The new research from Arxan, which this year placed special emphasis on mobile health apps, was based on analysis of 126 popular health and finance apps from the United States. United Kingdom, Germany and Japan.
There is a disparity between consumer confidence and the attention given to security by app developers, the study found. While the majority of app users and app executives said they believe their apps are secure, nearly all apps Arxan assessed proved to be vulnerable
The situation isn’t much better across the pond, either, where 80 percent of the mobile health apps approved by the U.K. National Health Service and tested by Arxan did not adequately address at least two of the OWASP mobile top 10 risks, according to the 5th Annual Arxan State of Application Security Report. The OWSAP is an online community dedicated to web and mobile application security.

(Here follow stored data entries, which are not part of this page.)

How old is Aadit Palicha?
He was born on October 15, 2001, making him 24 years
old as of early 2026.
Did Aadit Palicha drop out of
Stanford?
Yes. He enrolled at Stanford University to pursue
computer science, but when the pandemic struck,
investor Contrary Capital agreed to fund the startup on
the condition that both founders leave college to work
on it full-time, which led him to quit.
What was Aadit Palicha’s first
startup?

“Given the highly distributed mobile environment, healthcare CIOs and provider organizations with mobile apps should bake application self-protection security measures into their apps before releasing them ‘into the wild,’” said Patrick Kehoe, chief marketing officer at Arxan Technologies. “Hardening mobile health apps with application self-protection allows the app to be protected against advanced threats no matter where it goes. In addition to app hardening, beefing up protection of the application programming interfaces, or APIs, that communicate between the mobile apps and back-end servers that contain high-value, high-target health information is becoming essential.”
Many CIOs and healthcare security executives do a good job of minimizing data exposure on mobile devices by keeping sensitive data stored on back-end servers, but hackers know this, and APIs with standard security that does not hide cryptographic keys within applications and in memory can be overtaken and used as a path into the valuable and sensitive data on back-end servers, Kehoe added.